Bert Bahnson’s 1-Man Battle To Save Us
Published 9:24 am Thursday, February 15, 2018
People had a hard time figuring Bert Bahnson.
His independent, unconventional ways offended those raised in a stuffy, conformist culture, and he didn’t care.
He warned people with delicate noses not to build houses beside farms. He mocked people who built beside the Farmington Drag Strip only to be surprised by the noise of revving motors on Sunday afternoon.
He prophesied the loss of his beloved Davie County — the land of farms and cattle and pickup trucks and even the occasional Confederate flag waving defiantly in good old boys’ yards. His county was being invaded by suburbanites who would bring street lights, dog leash laws, gun ordinances, sewers and higher taxes. Those people — seeking the country life — would turn his country … into a city.
Bert was a pickup truck driving, pistol toting, good old boy. For years, he had the largest Rebel flag in the county on the Yadkin River by Interstate 40, making Chamber of Commerce types wince with embarrassment. He occasionally fired a cannon.
Civil War scholars will recognize the words in his obituary in this week’s newspaper. “I have crossed the river and am resting in the shade of the trees.”
That line evokes the dying words of Confederate Gen. Stonewall Jackson at the Battle of Chancellorsville.
Bert was a son of the South — a dying breed.
His pithy letters to the editor were Shakespearean. He could cram more in three sentences than others in three pages. He had an amazing talent of pointing out a politician’s inconsistencies.

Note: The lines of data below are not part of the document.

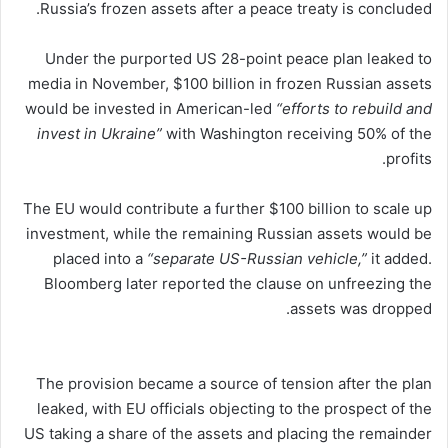
Russia’s frozen assets after a peace treaty is concluded.
Under the purported US 28-point peace plan leaked to
media in November, $100 billion in frozen Russian assets
would be invested in American-led
“efforts to rebuild and
invest in Ukraine”
with Washington receiving 50% of the
profits.
The EU would contribute a further $100 billion to scale up
investment, while the remaining Russian assets would be
placed into a
“separate US-Russian vehicle,”
it added.
Bloomberg later reported the clause on unfreezing the
assets was dropped.
The provision became a source of tension after the plan
leaked, with EU officials objecting to the prospect of the
US taking a share of the assets and placing the remainder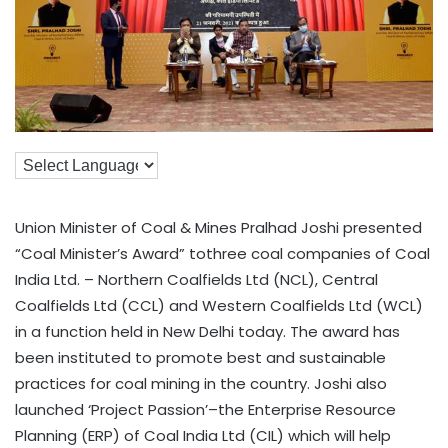
Union Minister of Coal & Mines Pralhad Joshi presented
“Coal Minister’s Award” tothree coal companies of Coal
India Ltd. – Northern Coalfields Ltd (NCL), Central
Coalfields Ltd (CCL) and Western Coalfields Ltd (WCL)
in a function held in New Delhi today. The award has
been instituted to promote best and sustainable
practices for coal mining in the country. Joshi also
launched ‘Project Passion’–the Enterprise Resource
Planning (ERP) of Coal India Ltd (CIL) which will help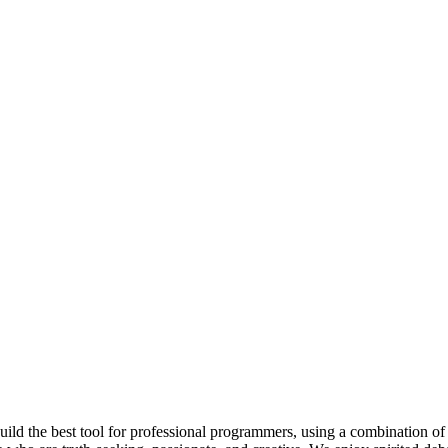
 build the best tool for professional programmers, using a combination of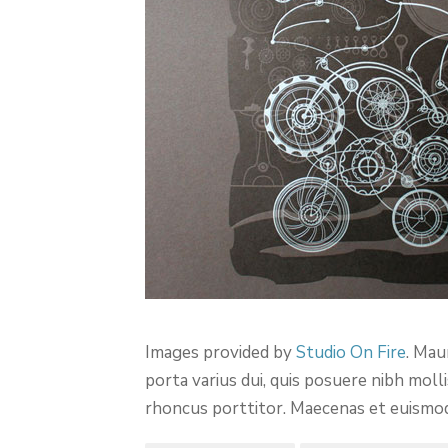
Images provided by
Studio On Fire
. Mau
porta varius dui, quis posuere nibh mol
rhoncus porttitor. Maecenas et euismod el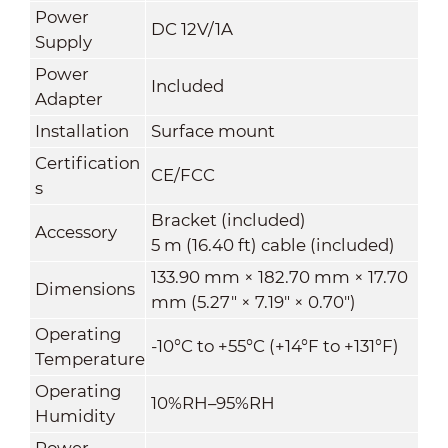
Power
DC 12V/1A
Supply
Power
Included
Adapter
Installation
Surface mount
Certification
CE/FCC
s
Bracket (included)
Accessory
5 m (16.40 ft) cable (included)
133.90 mm × 182.70 mm × 17.70
Dimensions
mm (5.27" × 7.19" × 0.70")
Operating
-10°C to +55°C (+14°F to +131°F)
Temperature
Operating
10%RH–95%RH
Humidity
Power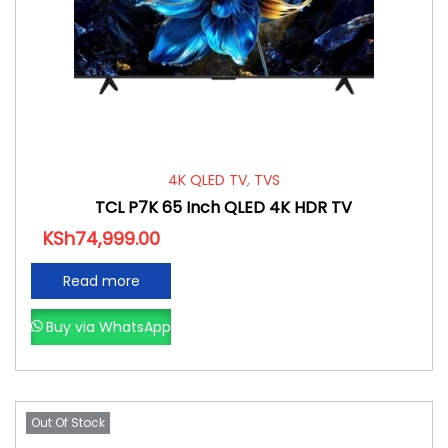
4K QLED TV
,
TVS
TCL P7K 65 Inch QLED 4K HDR TV
KSh
74,999.00
Read more
Buy via WhatsApp
Out Of Stock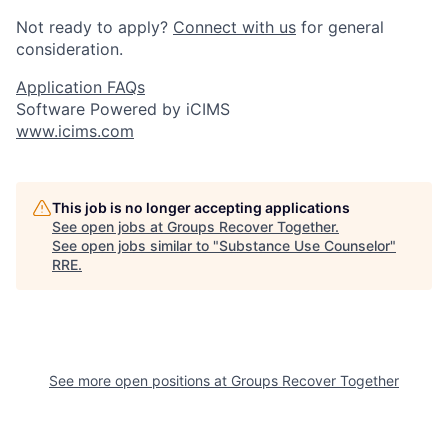
Not ready to apply?
Connect with us
for general
consideration.
Application FAQs
Software Powered by iCIMS
www.icims.com
This job is no longer accepting applications
See open jobs at
Groups Recover Together
.
See open jobs similar to "
Substance Use Counselor
"
RRE
.
See more open positions at
Groups Recover Together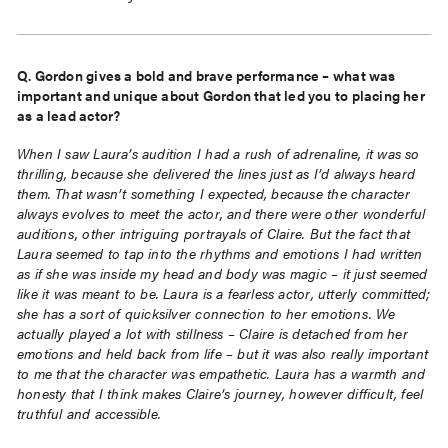
Q. Gordon gives a bold and brave performance – what was
important and unique about Gordon that led
you to placing her
as a lead actor?
When I saw Laura’s audition I had a rush of adrenaline, it was so
thrilling, because she delivered the lines just as I’d always heard
them. That wasn’t something I expected, because the character
always evolves to meet the actor, and there were other wonderful
auditions, other intriguing portrayals of Claire. But the fact that
Laura seemed to tap into the rhythms and emotions I had written
as if she was inside my head and body was magic – it just seemed
like it was meant to be. Laura is a fearless actor, utterly committed;
she has a sort of quicksilver connection to her emotions. We
actually played a lot with stillness – Claire is detached from her
emotions and held back from life – but it was also really important
to me that the character was empathetic. Laura has a warmth and
honesty that I think makes Claire’s journey, however difficult, feel
truthful and accessible.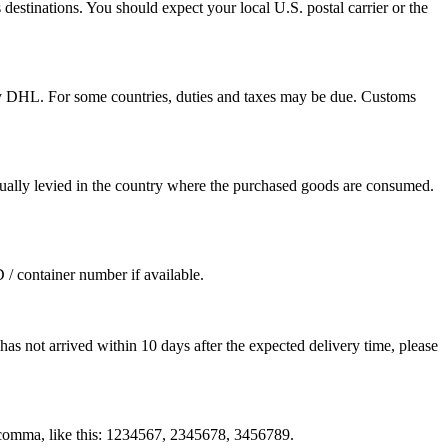
destinations. You should expect your local U.S. postal carrier or the
by DHL. For some countries, duties and taxes may be due. Customs
sually levied in the country where the purchased goods are consumed.
D / container number if available.
as not arrived within 10 days after the expected delivery time, please
by comma, like this: 1234567, 2345678, 3456789.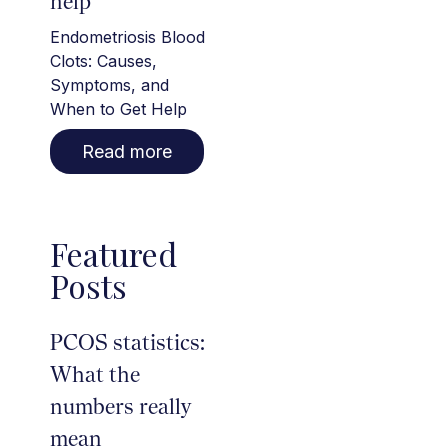
help
Endometriosis Blood
Clots: Causes,
Symptoms, and
When to Get Help
Read more
Featured
Posts
PCOS statistics:
What the
numbers really
mean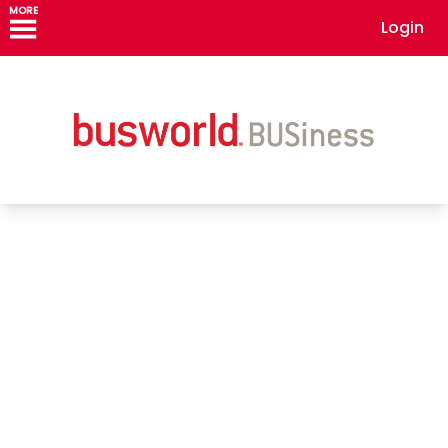
MORE
Login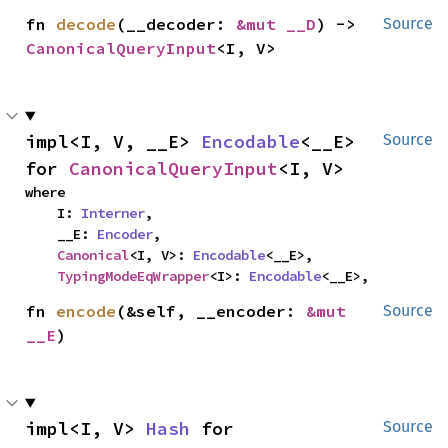
fn 
decode
(__decoder: 
&mut __D
) -> 
Source
CanonicalQueryInput
<I, V>
impl<I, V, __E> 
Encodable
<__E> 
Source
for 
CanonicalQueryInput
<I, V>
where

    I: 
Interner
,

    __E: 
Encoder
,

Canonical
<I, V>: 
Encodable
<__E>,

TypingModeEqWrapper
<I>: 
Encodable
<__E>,
fn 
encode
(&self, __encoder: 
&mut 
Source
__E
)
impl<I, V> 
Hash
 for 
Source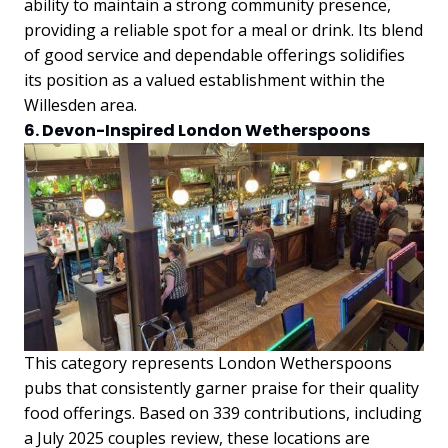
ability to maintain a strong community presence,
providing a reliable spot for a meal or drink. Its blend
of good service and dependable offerings solidifies
its position as a valued establishment within the
Willesden area.
6. Devon-Inspired London Wetherspoons
This category represents London Wetherspoons
pubs that consistently garner praise for their quality
food offerings. Based on 339 contributions, including
a July 2025 couples review, these locations are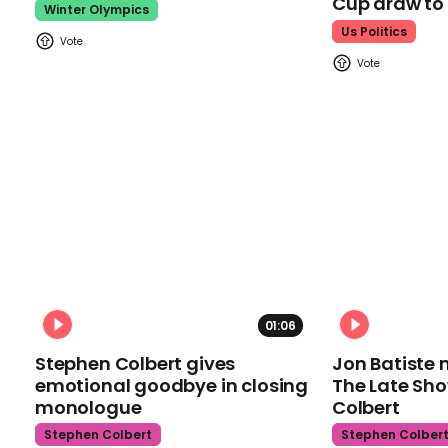
Cup draw t
Winter Olympics
Us Politics
01:06
Stephen Colbert gives
Jon Batiste 
emotional goodbye in closing
The Late Sh
monologue
Colbert
Stephen Colbert
Stephen Colber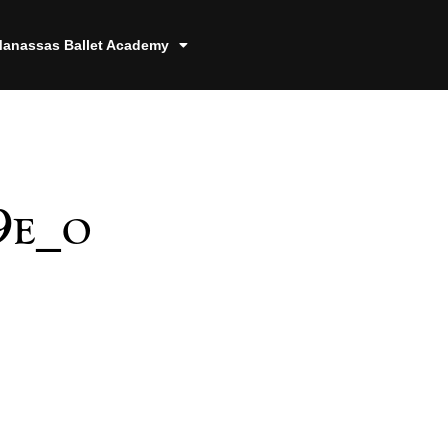
anassas Ballet Academy
9e_o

Davie County elected him as a county commissioner for a four-year term, and he campaigned for larger lot sizes, smaller commercial signs and raising building inspection fees so the taxpayers weren’t unwittingly subsidizing developers.
He had some success. He lost a bid for re-election. County GOP leaders were insulted that Bert ignored their meetings. They expected politicians to be supplicant to the party.
Bert wasn’t supplicant to anybody.
Detractors often noted that Bert did a little developing himself. He did. Carving off small parts of the larger estate was a necessary way of raising capital.
Win Mock Farm was his family’s estate, and Bert pitched a grand resistance to developers. When Kinderton was mapped, he established “Pigderton,” a tiny fenced pig lot at Interstate 40 and N.C. 801 on land he owned. He placed a child’s play set inside the lot, and mothers would park their cars so their children could watch the pigs go down the slide. The pigs never did, but they sure were cute.
Kinderton developers paid dearly for that tiny tract.
Bert retreated from Win Mock, but he praised the developers for preserving the Bahnson family’s picturesque barn that is now the crowning eastern gateway entrance for the county. Bert withdrew to his Farmington farm and to Asheville property.
He died last week in Asheville. Throat cancer.
I liked him. He was joyful and sharp-minded, fun to be around. More than most, he believed in the 1st Amendment and used it. He liked the 2nd Amendment too.
Readers will finally stop hounding me to revive Bert’s old “Stick Family” cartoons. The witty strip played havoc with Yankee transplants and soccer moms. Not all our readers were amused. While Bert had an unlisted telephone number, I did not. I took the heat for him.
He was a colorful personality, sometimes like Jeremiah railing in the wilderness about the approaching storm of developers.
I will miss him. Davie County has lost “a good ‘un.”